ウイークリー瞑想 「気になること」 2004年9月6日(月)

 クリスチャニティー・ツディーの最新号でフリップ・ヤンシィーが「神を忘れてしまう」という記事を書いている。クリスチャンはまじめで一生懸命仕事をするので、少しずつ富を蓄えていくが、それが力、社会的、国家的には権力になり、そして頽廃していくサイクルを繰り返していると言う。修道院も同じことを繰り返し、リバイバルも同じ傾向を持っていて、いまのアメリカの教会もその方向に向かっていると言う。
富、力、頽廃は人間社会のサイクルのようである。イエスがルカ福音書で「貧しい者は幸いです」とストレートに言っていることはいまでも意味があると言う。

 教会でも、神学校でも、キリスト教団体でも、社会でも、困難を通して立ち上げてきて、経済的にも安定してくると、その体制の維持のために動いてしまう。それが力となり権力となってしまう。自分でミニストリーをしていて、そのような構図を描くことができる。新鮮さがなくなり、神を必要としなくなってしまう。「神を忘れてしまう。」

 福音主義神学の最近の動向が気になってきた。
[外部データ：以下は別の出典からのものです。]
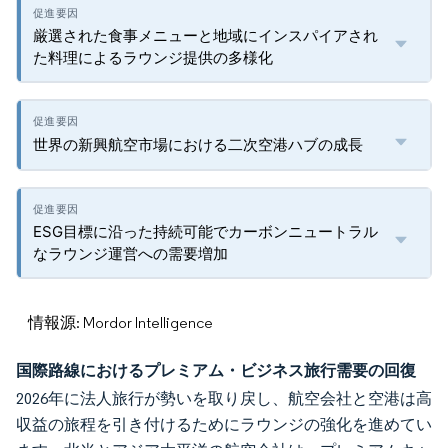
厳選された食事メニューと地域にインスパイアされ
た料理によるラウンジ提供の多様化
世界の新興航空市場における二次空港ハブの成長
ESG目標に沿った持続可能でカーボンニュートラル
なラウンジ運営への需要増加
情報源: Mordor Intelligence
国際路線におけるプレミアム・ビジネス旅行需要の回復
2026年に法人旅行が勢いを取り戻し、航空会社と空港は高
収益の旅程を引き付けるためにラウンジの強化を進めてい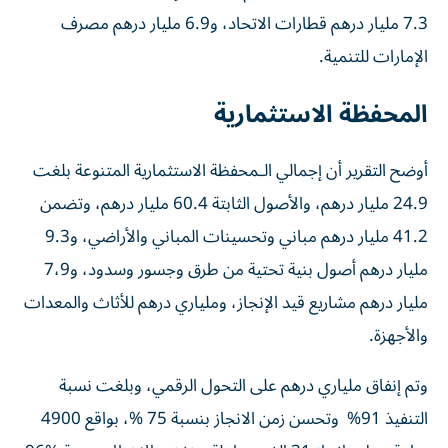
7.3 مليار درهم قطارات الاتحاد، و6.9 مليار درهم مصرف
الإمارات للتنمية.
المحفظة الاستثمارية
أوضح التقرير أن إجمالي الـمحفظة الاستثمارية المتنوعة بلغت
24.9 مليار درهم، والأصول الثابتة 60.4 مليار درهم، وتضمن
41.2 مليار درهم مباني وتحسينات المباني والأراضي، و9.3
مليار درهم أصول بنية تحتية من طرق وجسور وسدود، و7،9
مليار درهم مشاريع قيد الإنجاز، وملياري درهم للأثاث والمعدات
والأجهزة.
وتم إنفاق ملياري درهم على التحول الرقمي، وبلغت نسبة
التنفيذ 91%‎ وتحسن زمن الانجاز بنسبة 75 ‎%‎، بواقع 4900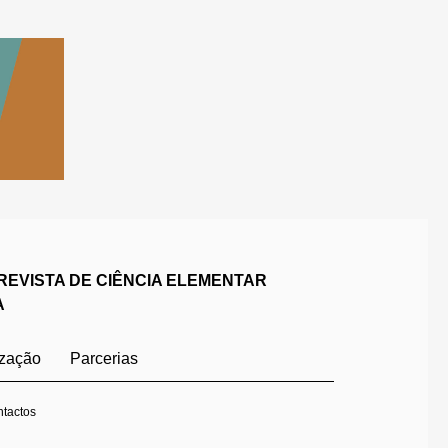
REVISTA DE CIÊNCIA ELEMENTAR
A
ização
Parcerias
tactos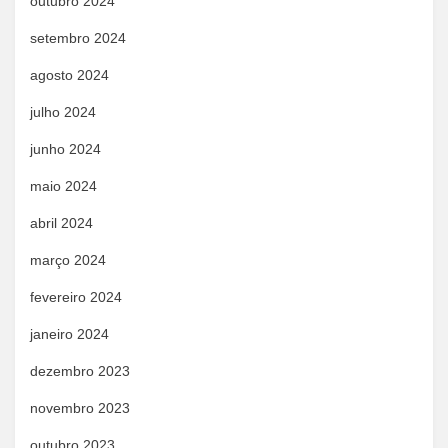
outubro 2024
setembro 2024
agosto 2024
julho 2024
junho 2024
maio 2024
abril 2024
março 2024
fevereiro 2024
janeiro 2024
dezembro 2023
novembro 2023
outubro 2023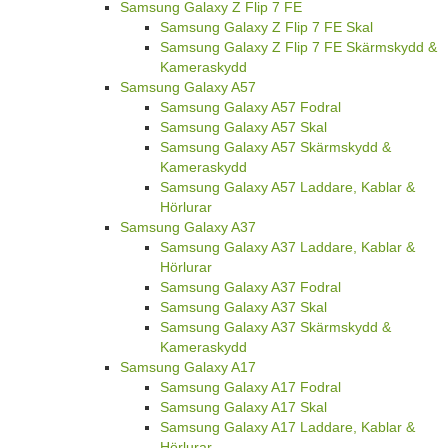
Samsung Galaxy Z Flip 7 FE
Samsung Galaxy Z Flip 7 FE Skal
Samsung Galaxy Z Flip 7 FE Skärmskydd &
Kameraskydd
Samsung Galaxy A57
Samsung Galaxy A57 Fodral
Samsung Galaxy A57 Skal
Samsung Galaxy A57 Skärmskydd &
Kameraskydd
Samsung Galaxy A57 Laddare, Kablar &
Hörlurar
Samsung Galaxy A37
Samsung Galaxy A37 Laddare, Kablar &
Hörlurar
Samsung Galaxy A37 Fodral
Samsung Galaxy A37 Skal
Samsung Galaxy A37 Skärmskydd &
Kameraskydd
Samsung Galaxy A17
Samsung Galaxy A17 Fodral
Samsung Galaxy A17 Skal
Samsung Galaxy A17 Laddare, Kablar &
Hörlurar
特に80年代以降である。80年代に聖書の無誤性のことで自分なりに関わってきた。その後本拠地をアメリカに移し、ミニストリーを立ち上げることに追われ、最近の動きを細かく観察する余裕がなかった。しかしいろいろなことを通して気になってきた。気になり出すと、もともと現代神学には関心を持ってきたので、さらに気になってくる。
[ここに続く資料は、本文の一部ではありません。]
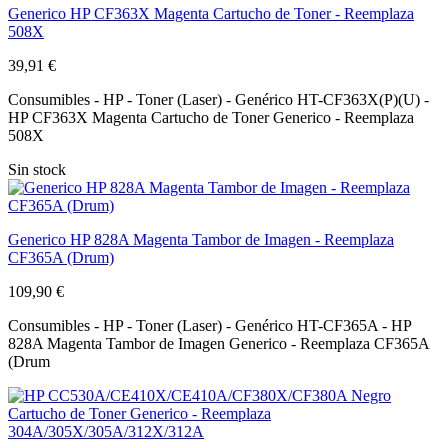
Generico HP CF363X Magenta Cartucho de Toner - Reemplaza
508X
39,91 €
Consumibles - HP - Toner (Laser) - Genérico HT-CF363X(P)(U) -
HP CF363X Magenta Cartucho de Toner Generico - Reemplaza
508X
Sin stock
Generico HP 828A Magenta Tambor de Imagen - Reemplaza
CF365A (Drum)
109,90 €
Consumibles - HP - Toner (Laser) - Genérico HT-CF365A - HP
828A Magenta Tambor de Imagen Generico - Reemplaza CF365A
(Drum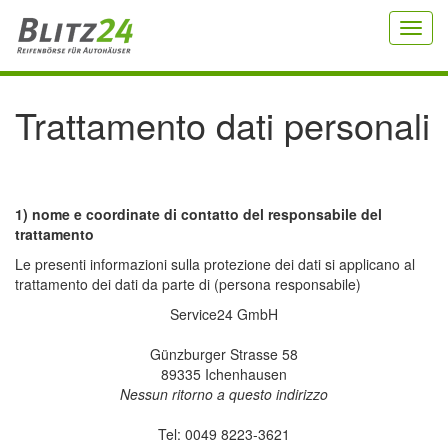
Toggl
navig
Trattamento dati personali
1) nome e coordinate di contatto del responsabile del
trattamento
Le presenti informazioni sulla protezione dei dati si applicano al
trattamento dei dati da parte di (persona responsabile)
Service24 GmbH
Günzburger Strasse 58
89335 Ichenhausen
Nessun ritorno a questo indirizzo
Tel: 0049 8223-3621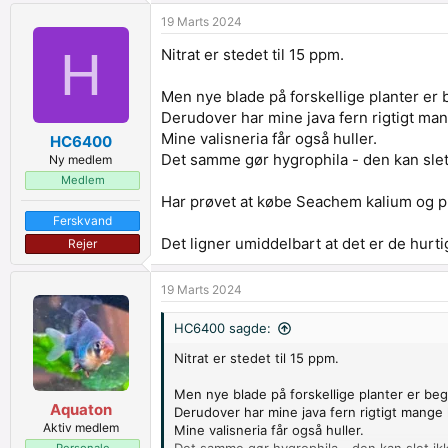
a
19 Marts 2024
c
t
H
Nitrat er stedet til 15 ppm.
i
o
n
Men nye blade på forskellige planter er
s
Derudover har mine java fern rigtigt man
:
Mine valisneria får også huller.
HC6400
Det samme gør hygrophila - den kan slet i
Ny medlem
Medlem
Har prøvet at købe Seachem kalium og ph
Ferskvand
Det ligner umiddelbart at det er de hurt
Rejer
19 Marts 2024
HC6400 sagde:
Nitrat er stedet til 15 ppm.
Men nye blade på forskellige planter er b
Aquaton
Derudover har mine java fern rigtigt mange h
Aktiv medlem
Mine valisneria får også huller.
Personale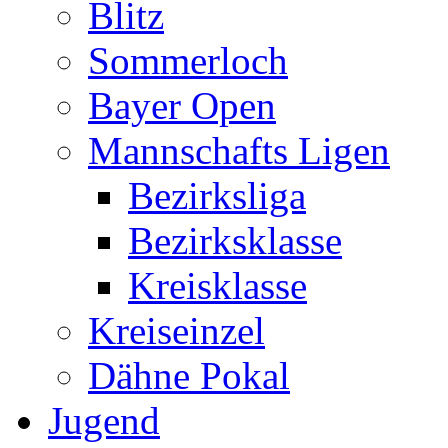
Blitz
Sommerloch
Bayer Open
Mannschafts Ligen
Bezirksliga
Bezirksklasse
Kreisklasse
Kreiseinzel
Dähne Pokal
Jugend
 一つだけ気になっていることは、福音主義が体制の維持に動き出していることである。福音主義神学は50年代、60年代自由主義神学との闘いの中で自分たちのあり方を築いてきた。70年代、80年代には福音主義は社会的にも認知され、教会、神学の主流にもなってきた。いまは一度築いたものがあたかも聖書そのものでもあるかのような雰囲気を持ってきている。人の心の動き、社会との接点を失ってきている。現代の動きに目を向けることが聖書的でないとも言う。

 福音主義が体制の維持に腐心すると、それが力になり権力になってしまう。新しい風が入らなくなる。
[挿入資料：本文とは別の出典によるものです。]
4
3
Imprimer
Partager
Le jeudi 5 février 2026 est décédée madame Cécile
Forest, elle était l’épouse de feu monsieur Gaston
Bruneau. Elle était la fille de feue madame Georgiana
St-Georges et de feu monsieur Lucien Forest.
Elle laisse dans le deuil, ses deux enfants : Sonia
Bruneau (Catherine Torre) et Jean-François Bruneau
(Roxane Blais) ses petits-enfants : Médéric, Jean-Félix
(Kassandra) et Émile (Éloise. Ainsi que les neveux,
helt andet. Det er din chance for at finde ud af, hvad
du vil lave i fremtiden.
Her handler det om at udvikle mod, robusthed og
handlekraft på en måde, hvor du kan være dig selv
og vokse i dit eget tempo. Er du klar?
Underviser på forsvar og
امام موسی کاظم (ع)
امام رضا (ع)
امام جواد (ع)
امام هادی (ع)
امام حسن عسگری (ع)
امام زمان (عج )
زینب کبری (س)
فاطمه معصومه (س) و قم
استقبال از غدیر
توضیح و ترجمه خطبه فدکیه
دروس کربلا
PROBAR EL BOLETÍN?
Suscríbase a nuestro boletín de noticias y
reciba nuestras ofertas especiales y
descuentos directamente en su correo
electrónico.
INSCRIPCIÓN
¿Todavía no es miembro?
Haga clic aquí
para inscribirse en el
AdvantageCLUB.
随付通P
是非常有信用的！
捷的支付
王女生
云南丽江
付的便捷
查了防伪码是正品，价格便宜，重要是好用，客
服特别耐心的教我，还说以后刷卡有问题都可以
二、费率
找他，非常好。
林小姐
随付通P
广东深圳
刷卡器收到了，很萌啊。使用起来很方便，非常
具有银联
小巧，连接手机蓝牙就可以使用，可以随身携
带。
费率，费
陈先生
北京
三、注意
内側から崩れてくる。崩れるのを待つしかないときもある。しかし新しい動きもでてきている。新しい風も吹いている。福音主義が確立した基本的な姿勢を確認しながら、その周辺で新しい視点が芽生えている。注意して観察するとそのような視点は聖書にはじめからあったものであることが分かる。福音主義神学が自由主義神学を相手にしているときには見落としてしまっただけである。

 福音主義神学がこれからどのような方向に動いていくのか、目を離せなくなっている。